Comparing the results we obtained before, parallelization significantly improves the performance when the workloads are large, e.g. vector lengths beyond \(10^4\). However, the parallelization overhead impact the performance for small workloads, where single thread is even faster. The performance drops at a larger size as multi-core comes in play, leading to a larger amount of L2 cache in total.

3.4. Vectorization

A single core may have SIMD units to run multiple arithmetic operations at the same time as we saw in Section 1. Although one iteration in the above loop only has a single add operation, we can explicitly allocate more operations within an iteration, and ask the compiler to use SIMD instructions to process them.

The way to do it is first splitting the one-level for-loop into a two-level nested for-loop using a factor. The inner loop consists of factor original iterations that will be grouped together accordingly to execute in SIMD instructions on a core.

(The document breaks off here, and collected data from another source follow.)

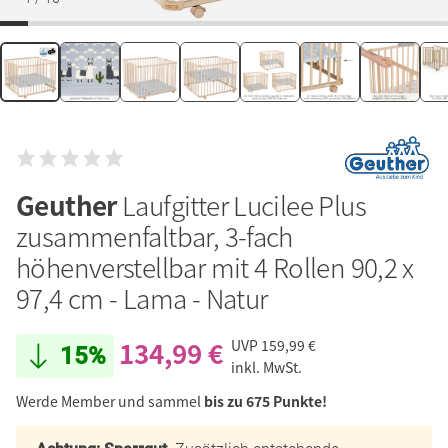
Geuther
Laufgitter Lucilee Plus
zusammenfaltbar, 3-fach
höhenverstellbar mit 4 Rollen 90,2 x
97,4 cm - Lama - Natur
134,99 €
UVP
159,99 €
15%
inkl. MwSt.
Werde Member und sammel
bis zu 675 Punkte!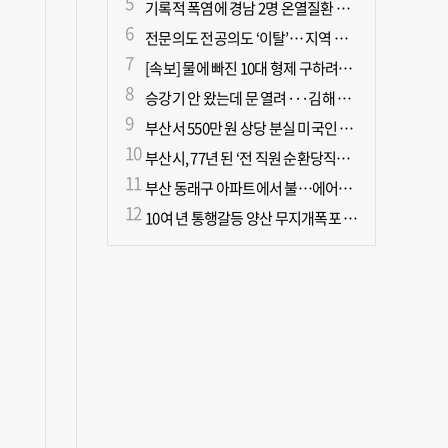
기록적 폭염에 경남 2명 온열질환 사망
전문의도 전공의도 ‘이탈’… 지역 필수의료 무너진다
[속보] 물에 빠진 10대 형제 구하려던 50대 군인 2명 심정지 상태로 이송
승강기 안 왔는데 문 열려···김해 병원서 60대 직원 추락사
부산서 550만 원 상당 분실 미국인 관광객, 경찰 도움으로 되찾아
부산시, 77년 된 ‘전 직원 순환당직제’ 폐지
부산 동래구 아파트에서 불…에어컨에서 발화 추정
10여 년 통행갈등 양산 무지개폭포 해결되나?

And iterations in the outer loop still run in parallel.

def vectorized(n):
    s, (A, B, C) = default(n)
    outer, inner = s[C].split(C.op.axis[0], factor=8)
    s[C].parallel(outer)
    s[C].vectorize(inner)
    return s, (A, B, C)

s, args = vectorized(64)
print(tvm.lower(s, args, simple_mode=True))
produce c {
  parallel (i.outer, 0, 8) {
    c[ramp((i.outer*8), 1, 8)] = (a[ramp((i.outer*8), 1, 8)] + b[ramp((i.outer*8), 1, 8)])
  }
}

We can see that the outer for-loop is reduced to 8 iterations, while the inner for-loop is vectorized by ramp with a stride of 1 and width of 8. The definition of ramp is inherited from Halide.

Again, we check the performance of vectorization and plot the comparison diagram via the following code block.

vectorized_gflops = bench_vector_add_tvm(vectorized, sizes, target)
plot_gflops(sizes, [np_gflops, default_gflops, parallel_gflops, vectorized_gflops],
     ['numpy', 'default', 'parallel', 'vectorized'])
../_images/output_vector_add_c0862c_21_0.svg

The performance of the vectorized version is almost as the plain parallelization version. It’s partially because the vector add is bottlenecked by memory bandwidth instead of computation, while SIMD only helps the latter. We will see it helps more on computation intensive workloads such as matrix multiplication later.

3.5. Summary

  • The default scheduling generates naive single-thread CPU program.

  • Parallelization improves performance for large workloads.

  • We can split a for-loop and then vectorize the inner loop if the system supports SIMD.